→ Goal of the exercise
Reproduce the passage of the forum post on side-carring a crib below between "We started at" and "pull themselves up.", inclusive, with no changes.

→ Text excerpt
+++

I love your daughter's name!

We started at birth with the co-sleeper and then after about 6 months we switched to a side-carred crib.

I think if you have a crib already I would just use that. The co-sleeper that we used was flush against the bed but it is kind-of sunken so that you have to pull the baby out of the co-sleeper to nurse. We were able to side-car the crib and it was the exact same height as our bed. It worked out perfectly. It was much easier to nurse. Plus, it feels safer to have the higher sides when they start to be able to pull themselves up.

Make sure that the crib (or co-sleeper) is really securely attached to the bed (we tied the crib to the bed). Plus, you need to scooch the crib mattress so that it is up against the bed mattress with absolutely no gap, then you need to stuff something between the crib rails and the crib mattress so that it will stay put.

+++

→ Record list
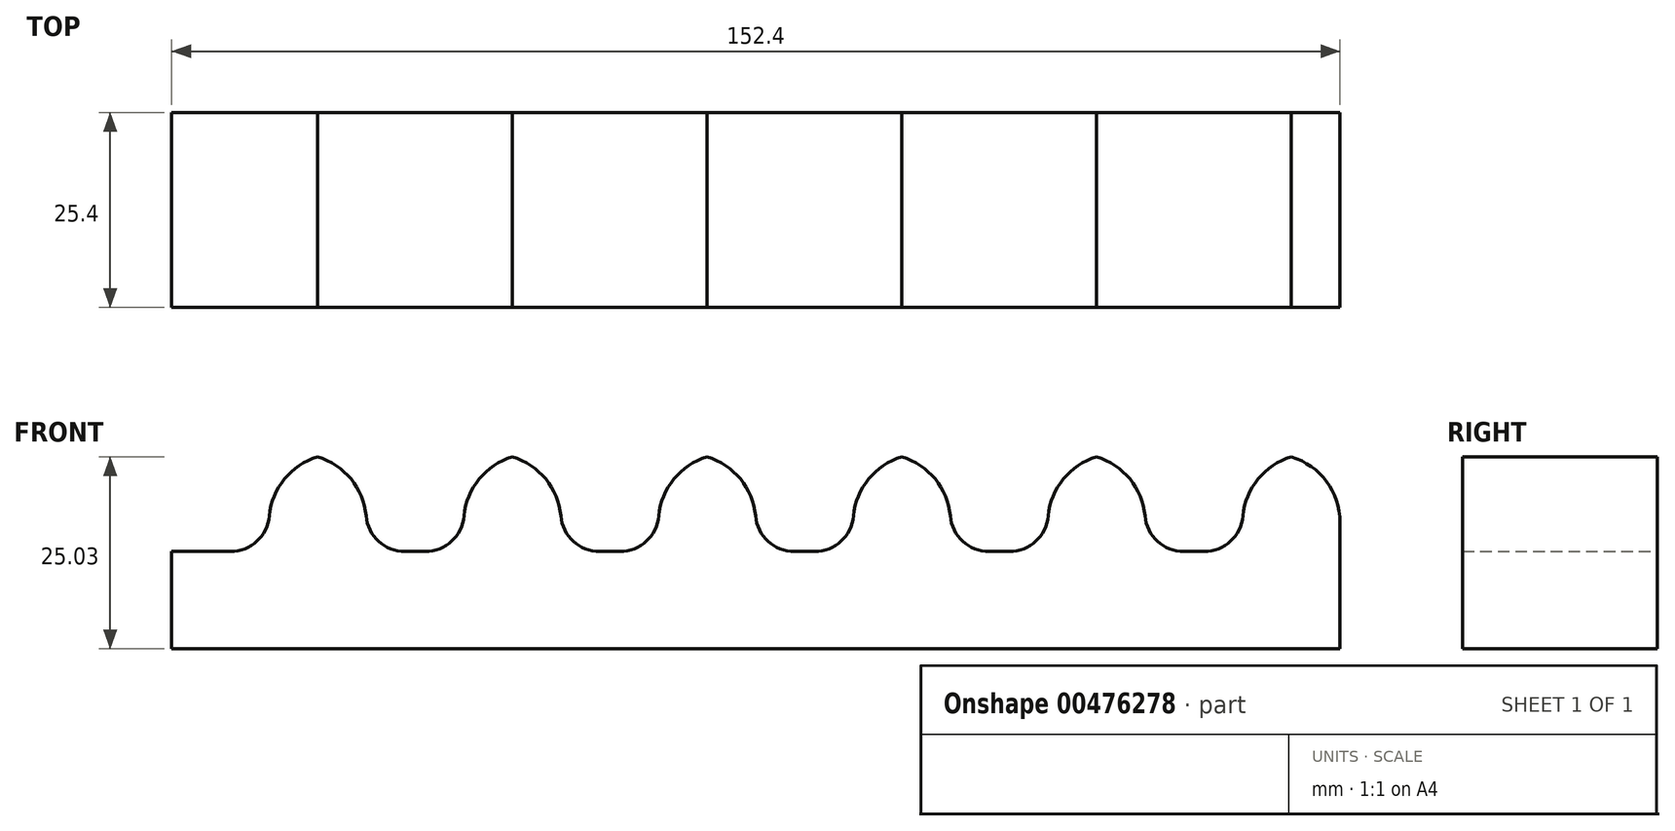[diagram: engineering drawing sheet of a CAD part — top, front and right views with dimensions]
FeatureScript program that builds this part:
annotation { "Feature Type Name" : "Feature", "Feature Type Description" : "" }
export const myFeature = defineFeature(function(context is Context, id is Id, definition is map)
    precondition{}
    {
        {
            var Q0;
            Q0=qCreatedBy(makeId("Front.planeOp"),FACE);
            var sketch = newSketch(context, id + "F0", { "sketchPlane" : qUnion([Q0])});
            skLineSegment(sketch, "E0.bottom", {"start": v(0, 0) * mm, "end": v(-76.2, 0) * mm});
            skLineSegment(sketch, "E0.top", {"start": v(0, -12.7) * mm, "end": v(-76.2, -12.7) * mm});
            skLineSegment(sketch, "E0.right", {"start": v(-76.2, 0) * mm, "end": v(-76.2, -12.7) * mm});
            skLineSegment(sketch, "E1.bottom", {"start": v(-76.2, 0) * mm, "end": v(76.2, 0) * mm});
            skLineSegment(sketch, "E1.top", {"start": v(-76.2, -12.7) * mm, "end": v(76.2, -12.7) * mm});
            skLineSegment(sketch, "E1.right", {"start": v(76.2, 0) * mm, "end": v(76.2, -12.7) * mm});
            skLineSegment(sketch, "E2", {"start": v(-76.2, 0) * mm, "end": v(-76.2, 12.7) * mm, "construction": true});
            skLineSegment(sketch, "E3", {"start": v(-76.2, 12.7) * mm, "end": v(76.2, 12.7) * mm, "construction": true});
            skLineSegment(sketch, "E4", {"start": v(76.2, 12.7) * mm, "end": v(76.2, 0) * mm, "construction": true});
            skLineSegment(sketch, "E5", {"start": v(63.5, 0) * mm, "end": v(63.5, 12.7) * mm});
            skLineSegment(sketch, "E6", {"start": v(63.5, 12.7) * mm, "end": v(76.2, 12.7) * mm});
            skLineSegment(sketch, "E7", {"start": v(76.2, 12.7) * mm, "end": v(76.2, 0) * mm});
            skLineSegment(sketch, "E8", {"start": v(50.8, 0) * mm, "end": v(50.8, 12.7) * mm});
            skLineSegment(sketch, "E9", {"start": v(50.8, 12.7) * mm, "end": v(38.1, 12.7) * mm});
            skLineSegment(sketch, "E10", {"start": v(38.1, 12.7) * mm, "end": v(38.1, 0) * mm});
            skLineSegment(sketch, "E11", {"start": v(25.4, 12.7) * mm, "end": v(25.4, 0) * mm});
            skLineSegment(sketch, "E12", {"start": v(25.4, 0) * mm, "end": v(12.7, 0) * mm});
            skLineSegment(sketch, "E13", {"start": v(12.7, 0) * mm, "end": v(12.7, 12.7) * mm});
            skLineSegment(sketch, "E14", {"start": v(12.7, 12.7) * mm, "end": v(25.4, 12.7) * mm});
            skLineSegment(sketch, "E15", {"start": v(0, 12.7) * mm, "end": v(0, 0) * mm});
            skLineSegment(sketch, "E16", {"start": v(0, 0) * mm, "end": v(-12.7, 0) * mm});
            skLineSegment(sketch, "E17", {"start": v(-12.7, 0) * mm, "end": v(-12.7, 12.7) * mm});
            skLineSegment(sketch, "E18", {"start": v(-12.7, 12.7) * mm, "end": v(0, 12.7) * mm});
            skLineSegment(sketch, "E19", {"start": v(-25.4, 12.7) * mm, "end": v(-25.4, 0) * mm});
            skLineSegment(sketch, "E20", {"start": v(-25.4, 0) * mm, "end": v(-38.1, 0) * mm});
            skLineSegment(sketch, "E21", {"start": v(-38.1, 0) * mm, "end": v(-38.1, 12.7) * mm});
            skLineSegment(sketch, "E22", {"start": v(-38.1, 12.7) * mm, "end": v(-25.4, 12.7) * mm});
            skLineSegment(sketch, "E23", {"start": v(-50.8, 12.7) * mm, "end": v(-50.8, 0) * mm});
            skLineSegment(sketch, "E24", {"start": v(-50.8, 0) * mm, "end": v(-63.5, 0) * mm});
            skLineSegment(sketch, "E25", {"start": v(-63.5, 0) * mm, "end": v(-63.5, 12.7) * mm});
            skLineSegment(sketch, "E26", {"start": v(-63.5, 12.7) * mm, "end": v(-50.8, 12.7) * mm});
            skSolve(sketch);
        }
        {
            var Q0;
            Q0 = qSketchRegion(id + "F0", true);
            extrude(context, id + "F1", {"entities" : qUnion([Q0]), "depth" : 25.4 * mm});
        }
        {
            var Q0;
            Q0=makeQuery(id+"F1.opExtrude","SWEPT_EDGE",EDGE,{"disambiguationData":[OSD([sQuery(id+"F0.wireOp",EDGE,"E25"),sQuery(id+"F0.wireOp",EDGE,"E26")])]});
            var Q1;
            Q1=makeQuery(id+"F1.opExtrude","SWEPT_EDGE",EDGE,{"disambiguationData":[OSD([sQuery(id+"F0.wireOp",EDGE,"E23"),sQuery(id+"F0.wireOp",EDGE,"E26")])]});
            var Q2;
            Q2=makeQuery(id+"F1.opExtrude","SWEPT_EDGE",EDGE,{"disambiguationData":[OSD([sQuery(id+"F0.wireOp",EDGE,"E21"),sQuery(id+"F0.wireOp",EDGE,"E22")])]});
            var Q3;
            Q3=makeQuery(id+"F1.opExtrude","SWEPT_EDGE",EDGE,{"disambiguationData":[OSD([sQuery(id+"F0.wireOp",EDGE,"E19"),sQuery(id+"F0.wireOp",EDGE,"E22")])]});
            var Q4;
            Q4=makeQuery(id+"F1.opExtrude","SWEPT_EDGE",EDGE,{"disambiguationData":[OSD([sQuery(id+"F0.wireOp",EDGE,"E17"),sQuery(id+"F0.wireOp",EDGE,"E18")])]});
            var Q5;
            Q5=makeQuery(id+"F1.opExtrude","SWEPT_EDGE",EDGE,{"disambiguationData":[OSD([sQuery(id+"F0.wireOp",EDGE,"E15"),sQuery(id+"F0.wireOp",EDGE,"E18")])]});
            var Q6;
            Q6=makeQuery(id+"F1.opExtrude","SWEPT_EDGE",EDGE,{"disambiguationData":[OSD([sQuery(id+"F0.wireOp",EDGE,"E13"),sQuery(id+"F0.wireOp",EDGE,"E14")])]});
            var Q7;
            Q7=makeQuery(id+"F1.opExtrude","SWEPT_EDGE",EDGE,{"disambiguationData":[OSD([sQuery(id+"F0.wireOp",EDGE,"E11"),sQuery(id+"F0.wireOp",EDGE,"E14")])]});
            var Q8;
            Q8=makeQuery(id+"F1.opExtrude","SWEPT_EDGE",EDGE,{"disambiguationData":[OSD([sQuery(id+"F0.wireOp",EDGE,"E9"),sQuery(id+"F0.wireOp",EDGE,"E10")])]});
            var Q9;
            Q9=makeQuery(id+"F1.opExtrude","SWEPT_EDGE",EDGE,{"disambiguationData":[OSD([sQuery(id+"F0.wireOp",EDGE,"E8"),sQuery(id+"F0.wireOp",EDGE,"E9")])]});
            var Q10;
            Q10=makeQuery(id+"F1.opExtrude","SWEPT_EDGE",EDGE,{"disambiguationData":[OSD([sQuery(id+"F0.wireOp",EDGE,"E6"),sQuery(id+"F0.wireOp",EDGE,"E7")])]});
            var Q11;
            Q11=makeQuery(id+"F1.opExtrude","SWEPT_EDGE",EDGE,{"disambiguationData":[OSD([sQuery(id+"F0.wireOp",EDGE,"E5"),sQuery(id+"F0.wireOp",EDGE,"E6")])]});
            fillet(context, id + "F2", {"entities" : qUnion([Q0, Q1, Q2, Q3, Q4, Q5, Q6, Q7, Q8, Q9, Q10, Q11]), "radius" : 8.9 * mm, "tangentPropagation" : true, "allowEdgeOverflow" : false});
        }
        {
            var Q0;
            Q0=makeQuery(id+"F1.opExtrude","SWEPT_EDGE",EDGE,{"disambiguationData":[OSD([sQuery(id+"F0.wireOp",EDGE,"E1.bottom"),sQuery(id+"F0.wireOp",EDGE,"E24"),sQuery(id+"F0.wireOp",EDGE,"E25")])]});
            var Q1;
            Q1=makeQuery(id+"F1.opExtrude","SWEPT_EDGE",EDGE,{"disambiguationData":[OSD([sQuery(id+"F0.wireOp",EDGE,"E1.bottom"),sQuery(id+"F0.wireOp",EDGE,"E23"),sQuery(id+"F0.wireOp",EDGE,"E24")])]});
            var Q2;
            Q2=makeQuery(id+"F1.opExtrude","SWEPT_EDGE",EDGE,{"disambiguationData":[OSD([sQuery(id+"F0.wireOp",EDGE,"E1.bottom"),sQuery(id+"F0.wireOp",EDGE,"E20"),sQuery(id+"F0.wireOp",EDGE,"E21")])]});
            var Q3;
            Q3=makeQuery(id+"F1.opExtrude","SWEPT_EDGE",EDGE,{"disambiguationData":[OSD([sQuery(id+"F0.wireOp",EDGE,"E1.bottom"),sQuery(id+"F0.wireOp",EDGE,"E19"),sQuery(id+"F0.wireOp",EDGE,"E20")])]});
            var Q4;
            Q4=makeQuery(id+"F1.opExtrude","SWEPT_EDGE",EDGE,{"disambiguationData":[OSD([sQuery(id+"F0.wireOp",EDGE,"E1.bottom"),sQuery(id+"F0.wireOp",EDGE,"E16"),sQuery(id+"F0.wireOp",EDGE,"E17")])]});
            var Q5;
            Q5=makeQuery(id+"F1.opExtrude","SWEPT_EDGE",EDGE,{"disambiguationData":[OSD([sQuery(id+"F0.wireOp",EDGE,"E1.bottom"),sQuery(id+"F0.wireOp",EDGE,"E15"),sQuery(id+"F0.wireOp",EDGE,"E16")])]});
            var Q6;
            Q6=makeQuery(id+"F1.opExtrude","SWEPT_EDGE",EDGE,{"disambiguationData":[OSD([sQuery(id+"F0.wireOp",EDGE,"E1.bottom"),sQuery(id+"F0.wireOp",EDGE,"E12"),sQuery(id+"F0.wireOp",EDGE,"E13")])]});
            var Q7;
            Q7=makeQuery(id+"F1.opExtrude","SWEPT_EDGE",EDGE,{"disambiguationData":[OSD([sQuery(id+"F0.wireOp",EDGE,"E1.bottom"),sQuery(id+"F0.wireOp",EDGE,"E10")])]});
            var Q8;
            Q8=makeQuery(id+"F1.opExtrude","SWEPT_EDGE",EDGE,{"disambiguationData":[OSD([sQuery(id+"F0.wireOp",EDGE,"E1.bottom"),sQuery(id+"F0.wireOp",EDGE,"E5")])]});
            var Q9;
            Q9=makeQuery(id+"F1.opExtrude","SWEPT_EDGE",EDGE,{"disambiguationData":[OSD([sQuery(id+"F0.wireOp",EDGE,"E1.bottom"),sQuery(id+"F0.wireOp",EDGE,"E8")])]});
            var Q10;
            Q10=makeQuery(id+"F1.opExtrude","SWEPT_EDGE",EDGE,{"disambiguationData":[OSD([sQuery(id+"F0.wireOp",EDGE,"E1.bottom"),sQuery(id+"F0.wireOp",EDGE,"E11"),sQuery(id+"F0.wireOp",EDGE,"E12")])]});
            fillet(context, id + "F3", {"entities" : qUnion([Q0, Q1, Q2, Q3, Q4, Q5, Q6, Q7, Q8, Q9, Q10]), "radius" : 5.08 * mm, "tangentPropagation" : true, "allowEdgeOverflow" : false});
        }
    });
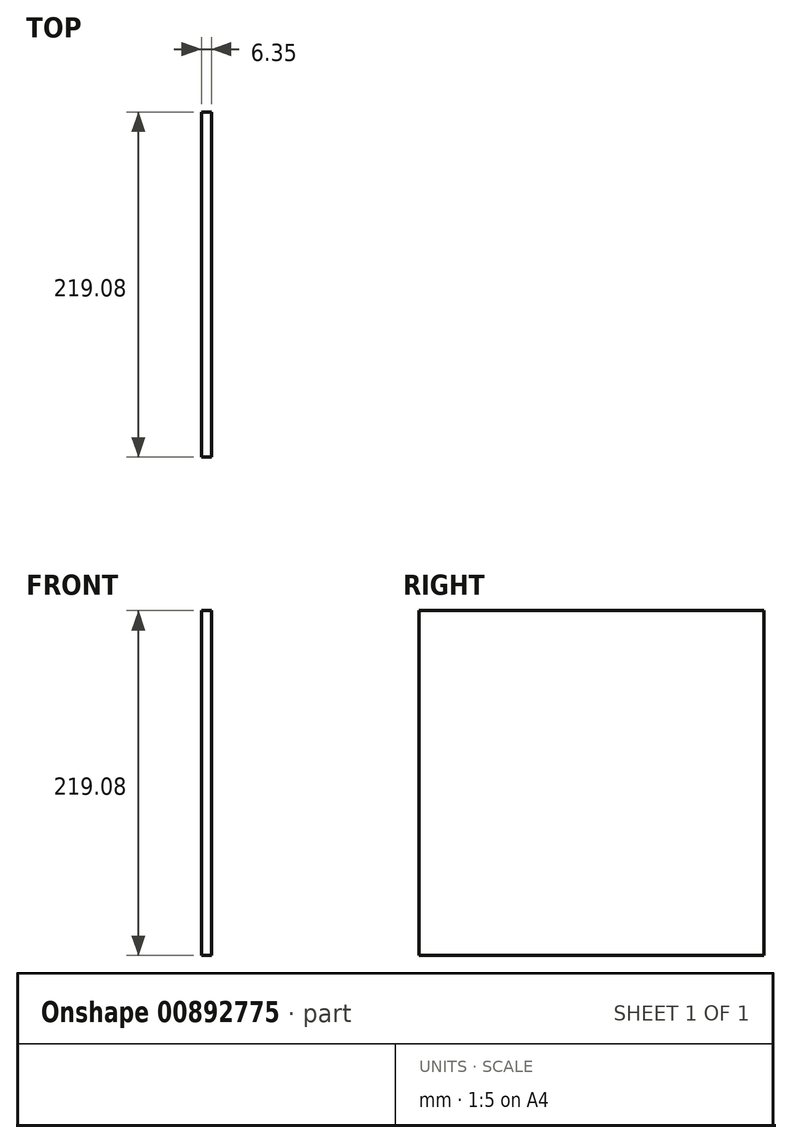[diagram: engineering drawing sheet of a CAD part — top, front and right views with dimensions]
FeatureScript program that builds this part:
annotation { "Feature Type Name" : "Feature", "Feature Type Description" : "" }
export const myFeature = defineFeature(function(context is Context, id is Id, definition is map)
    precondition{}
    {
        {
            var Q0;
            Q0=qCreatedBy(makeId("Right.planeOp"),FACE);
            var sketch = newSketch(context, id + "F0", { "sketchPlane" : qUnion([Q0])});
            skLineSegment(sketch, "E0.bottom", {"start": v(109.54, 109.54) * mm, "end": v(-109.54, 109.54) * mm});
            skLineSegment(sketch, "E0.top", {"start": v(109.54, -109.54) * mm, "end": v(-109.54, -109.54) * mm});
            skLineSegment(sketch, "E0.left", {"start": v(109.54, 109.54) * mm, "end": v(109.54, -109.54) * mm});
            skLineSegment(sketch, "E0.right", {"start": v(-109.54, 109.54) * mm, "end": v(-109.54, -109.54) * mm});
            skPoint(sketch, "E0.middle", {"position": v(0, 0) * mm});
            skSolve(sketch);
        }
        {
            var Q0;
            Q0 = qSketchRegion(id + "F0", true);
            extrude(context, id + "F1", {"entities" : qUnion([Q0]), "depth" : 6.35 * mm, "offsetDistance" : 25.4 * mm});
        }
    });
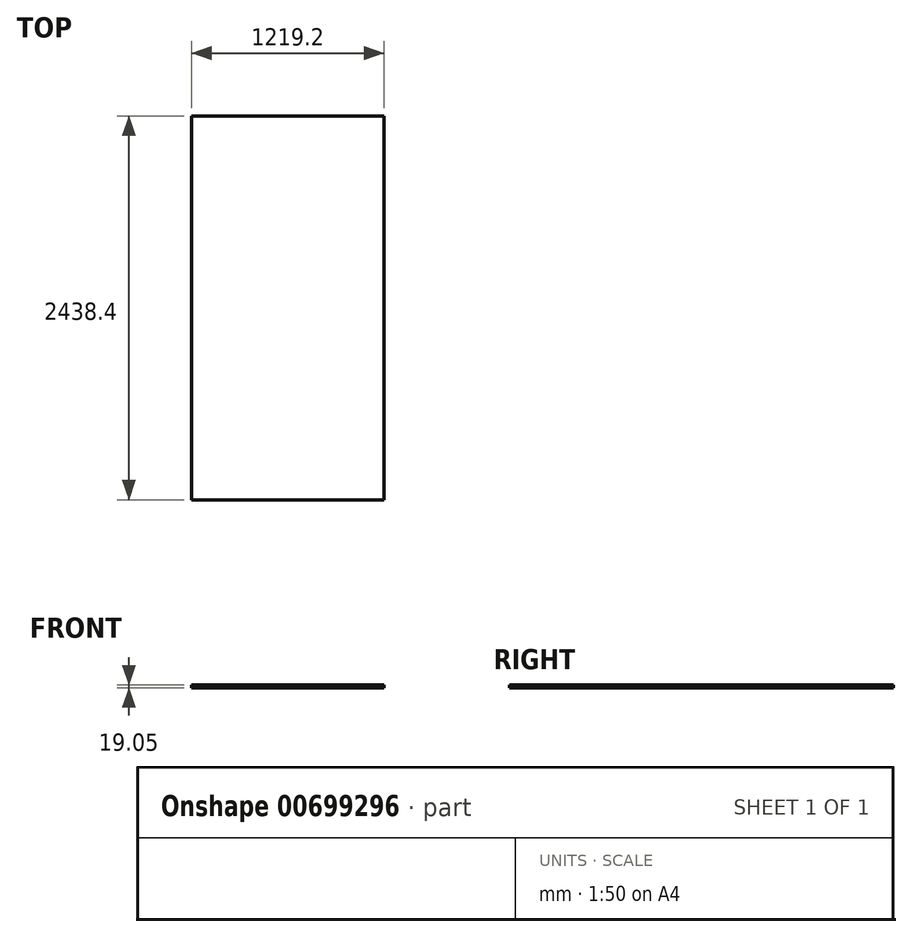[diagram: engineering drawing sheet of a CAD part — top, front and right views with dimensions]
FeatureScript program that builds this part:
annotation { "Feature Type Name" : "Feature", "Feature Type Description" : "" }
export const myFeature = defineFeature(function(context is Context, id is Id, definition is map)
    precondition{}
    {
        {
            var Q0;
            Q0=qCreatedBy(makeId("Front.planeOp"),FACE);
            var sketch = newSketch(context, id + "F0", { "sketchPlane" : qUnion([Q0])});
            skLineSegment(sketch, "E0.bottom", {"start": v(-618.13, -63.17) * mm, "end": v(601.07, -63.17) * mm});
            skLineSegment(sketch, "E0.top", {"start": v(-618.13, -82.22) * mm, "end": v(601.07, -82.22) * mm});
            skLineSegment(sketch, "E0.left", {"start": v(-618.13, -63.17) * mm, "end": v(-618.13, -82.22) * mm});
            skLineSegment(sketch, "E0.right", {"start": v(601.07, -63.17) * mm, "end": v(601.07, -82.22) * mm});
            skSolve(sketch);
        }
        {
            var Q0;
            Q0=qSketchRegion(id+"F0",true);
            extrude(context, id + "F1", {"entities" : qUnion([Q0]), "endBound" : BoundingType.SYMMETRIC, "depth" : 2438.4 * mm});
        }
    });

+++

→ Final result
We started at birth with the co-sleeper and then after about 6 months we switched to a side-carred crib.

I think if you have a crib already I would just use that. The co-sleeper that we used was flush against the bed but it is kind-of sunken so that you have to pull the baby out of the co-sleeper to nurse. We were able to side-car the crib and it was the exact same height as our bed. It worked out perfectly. It was much easier to nurse. Plus, it feels safer to have the higher sides when they start to be able to pull themselves up.